High Commissioner of Bangladesh to Brunei
- Incumbent
- Assumed office 6 September 2024
- Preceded by: Nahida Rahman Shumona

Personal details
- Born: Dhaka, Bangladesh
- Education: University of Dhaka; University of Pretoria;

= Naureen Ahsan =

Bangladeshi diplomat

Naureen Ahsan is a Bangladeshi diplomat and the current High Commissioner of Bangladesh to Brunei.

==Early life and education==
Ahsan hails from Dhaka, Bangladesh. She completed her undergraduate and postgraduate studies in Zoology at the University of Dhaka. She obtained a Master of Arts degree with a specialization in Environmental Politics and Diplomacy from the University of Pretoria in South Africa.

==Career==
Ahsan began her career in the Bangladesh Foreign Service in 1995. She was part of the 15th batch of the Bangladesh Civil Service. Throughout her service, she has represented Bangladesh in various capacities in diplomatic missions around the world, including postings in Pretoria, The Hague, and Ottawa.

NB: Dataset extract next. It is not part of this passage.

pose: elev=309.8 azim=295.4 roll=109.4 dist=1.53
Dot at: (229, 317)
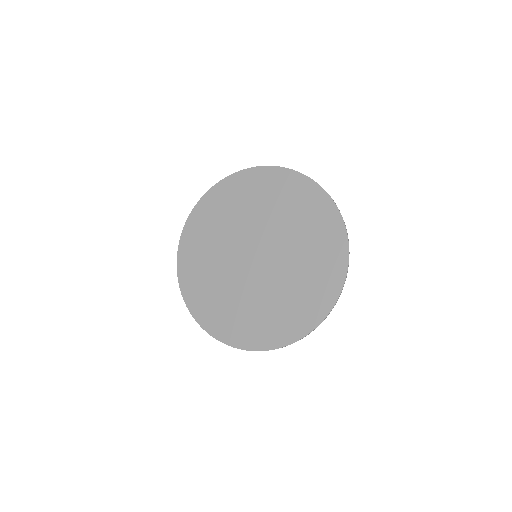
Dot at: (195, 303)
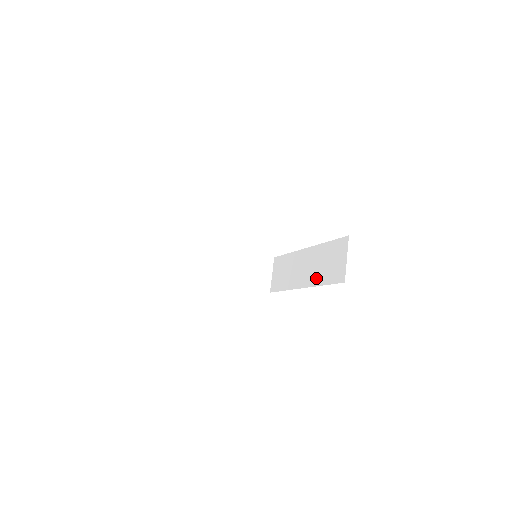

Within the Ministry of Foreign Affairs in Dhaka, Ahsan has held several important roles. Most recently, she served as Director General of the Research Wing, where she oversaw strategic analysis and policy development efforts. Her experience also includes a brief deputation as Director at the Bangladesh Investment Development Authority.

In June 2024, the Government of Bangladesh appointed Ahsan as the High Commissioner to Brunei, succeeding Nahida Rahman Shumona.